The latest in a string of reminders that Facebook and full-time employment rarely go hand in hand: Kaitlyn Walls, a 27-year-old Texas mother with an aversion to social media privacy settings, was summarily fired from her new daycare job before she even started. Why? Because she’d posted about hating working in daycare. Probably would’ve been a good idea to put that factoid on the résumé.
But, man, it’s hard not to feel a bit bad for Walls, who joins the illustrious ranks of the teen fired from a pizza place for a vulgar tweet, the woman let go from Chili’s for blasting cops on Facebook, and the woman canned by Cold Stone Creamery for online threats against President Obama. All she wrote was: “I start my new job today, but I absolutely hate working at day care.” And: “Lol, it’s all good, I just really hate being around a lot of kids.”

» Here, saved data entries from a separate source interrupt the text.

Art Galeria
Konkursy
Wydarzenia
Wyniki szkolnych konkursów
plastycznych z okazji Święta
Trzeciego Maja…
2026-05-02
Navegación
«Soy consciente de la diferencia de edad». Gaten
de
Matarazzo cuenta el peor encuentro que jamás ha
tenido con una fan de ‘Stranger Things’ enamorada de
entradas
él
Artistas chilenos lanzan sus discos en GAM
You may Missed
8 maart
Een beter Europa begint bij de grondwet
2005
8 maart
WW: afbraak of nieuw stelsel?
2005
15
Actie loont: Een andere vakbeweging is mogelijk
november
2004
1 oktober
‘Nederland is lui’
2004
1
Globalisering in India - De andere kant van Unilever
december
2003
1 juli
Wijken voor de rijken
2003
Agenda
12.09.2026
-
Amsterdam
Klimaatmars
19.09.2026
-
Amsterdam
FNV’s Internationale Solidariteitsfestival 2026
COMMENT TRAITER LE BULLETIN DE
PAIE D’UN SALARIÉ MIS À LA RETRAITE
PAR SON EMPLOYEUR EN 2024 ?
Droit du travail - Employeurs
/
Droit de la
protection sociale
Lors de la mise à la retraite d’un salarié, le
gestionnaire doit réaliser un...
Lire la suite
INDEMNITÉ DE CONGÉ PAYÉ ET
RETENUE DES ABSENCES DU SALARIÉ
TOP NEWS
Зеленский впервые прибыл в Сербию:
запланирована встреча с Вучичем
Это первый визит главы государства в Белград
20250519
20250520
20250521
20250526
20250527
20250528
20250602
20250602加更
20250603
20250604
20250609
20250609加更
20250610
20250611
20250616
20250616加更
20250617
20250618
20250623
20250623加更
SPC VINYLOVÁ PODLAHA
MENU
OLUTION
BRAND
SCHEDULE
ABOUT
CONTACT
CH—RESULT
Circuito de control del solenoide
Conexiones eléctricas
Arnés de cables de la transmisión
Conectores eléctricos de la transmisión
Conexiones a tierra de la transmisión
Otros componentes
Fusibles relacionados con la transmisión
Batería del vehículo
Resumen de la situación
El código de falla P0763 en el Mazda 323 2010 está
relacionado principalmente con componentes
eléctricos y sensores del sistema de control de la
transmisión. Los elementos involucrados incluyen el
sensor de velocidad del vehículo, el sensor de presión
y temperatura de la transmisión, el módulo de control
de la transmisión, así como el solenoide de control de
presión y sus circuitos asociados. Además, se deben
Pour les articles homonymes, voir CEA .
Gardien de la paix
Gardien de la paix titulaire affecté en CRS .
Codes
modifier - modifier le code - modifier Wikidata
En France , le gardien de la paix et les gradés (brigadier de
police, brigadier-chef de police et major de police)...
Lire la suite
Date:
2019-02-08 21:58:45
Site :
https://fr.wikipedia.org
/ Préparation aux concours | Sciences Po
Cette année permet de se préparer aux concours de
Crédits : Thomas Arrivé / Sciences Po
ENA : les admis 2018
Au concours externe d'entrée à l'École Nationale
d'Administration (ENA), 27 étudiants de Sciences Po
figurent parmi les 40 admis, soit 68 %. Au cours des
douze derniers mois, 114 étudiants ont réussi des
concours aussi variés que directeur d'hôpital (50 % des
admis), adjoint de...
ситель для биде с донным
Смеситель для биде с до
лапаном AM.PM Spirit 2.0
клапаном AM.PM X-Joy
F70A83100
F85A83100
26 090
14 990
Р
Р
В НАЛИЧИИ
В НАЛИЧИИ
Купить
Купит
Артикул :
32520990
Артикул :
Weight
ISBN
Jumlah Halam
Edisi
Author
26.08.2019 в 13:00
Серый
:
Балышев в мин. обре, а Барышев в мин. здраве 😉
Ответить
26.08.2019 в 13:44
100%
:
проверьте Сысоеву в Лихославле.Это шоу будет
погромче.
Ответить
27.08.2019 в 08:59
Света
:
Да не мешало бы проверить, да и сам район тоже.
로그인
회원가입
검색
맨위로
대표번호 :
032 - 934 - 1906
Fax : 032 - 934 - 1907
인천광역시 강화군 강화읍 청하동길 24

Typical venting! Just, you know, in public, in the suburbs, where I guess child-hating is frowned upon? Anyway, a local yard sale Facebook group got hold of her comments, and before you could say, “I heard that new Jon Ronson book about online shaming is pretty good,” assorted angry moms were calling Walls a “dumb bitch” or worse, and her bosses called to say she shouldn’t bother coming in to do the horrible job for which she’d been hired.
Even after all that, Walls continued to post on her Facebook page, lamenting her “own stupidity” and stressing out over her TV interview, which she evidently wasn’t aware she could decline.
Lesson … not learned? Doesn’t matter. Soon getting fired for something you put on social media will be so common that the news won’t cover it. You know, like sexual harassment.